札束でビンタから始まる怪力令嬢の勘違い契約結婚~お飾りの妻は最高です~
オリヴィアに一年間、耐えろと言い続けたのも彼らのことがあるのかもしれない。
つまりエンバルト公爵家の名前を背負うだけで好奇な視線に晒されてしまう。
普通の令嬢ならば耐えられないそうだ。

それは貴族たちの悪事を暴くのが、大半彼らだからだそう。
影たちは気配を消していろいろな場所に潜む。
それから王家に仇なす悪人たちを裁いていく。
影蜘蛛たちはそんなロベールの手足となり、情報を集めている。

(だからディルムーン辺境伯の状況も知っていたし、ここまで手際がいいのね)

疑問に思っていたことが繋がっていく。
それにロベールの今までの行動の意図もそうだ。

(だからロベール様もこんなに警戒心があるんだわ。

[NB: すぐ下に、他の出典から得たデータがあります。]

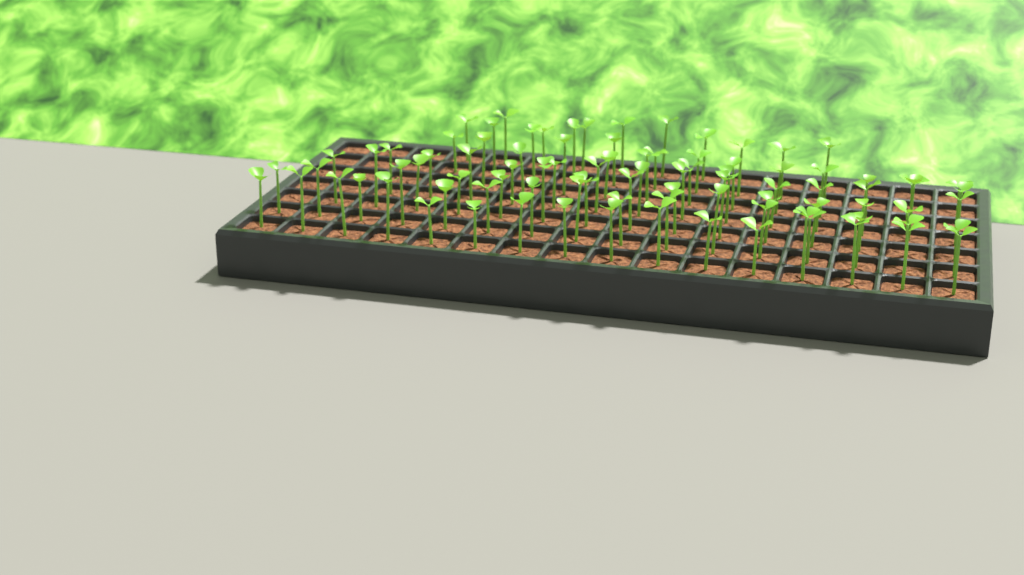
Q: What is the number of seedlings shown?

仮面をつけているのも、お金で選ぼうとしているのもそんな理由があったからなのね)

ロベールもこうして一年の契約結婚といっているが、それがオリヴィアのためなのだとわかる。
それに父に事業を教えていたり、アリスから守ろうとしてくれたのも、彼なりの贖罪なのだろう。
ぶっきらぼうで冷たく見えて、オリヴィアが嫌がることは絶対にしてこない。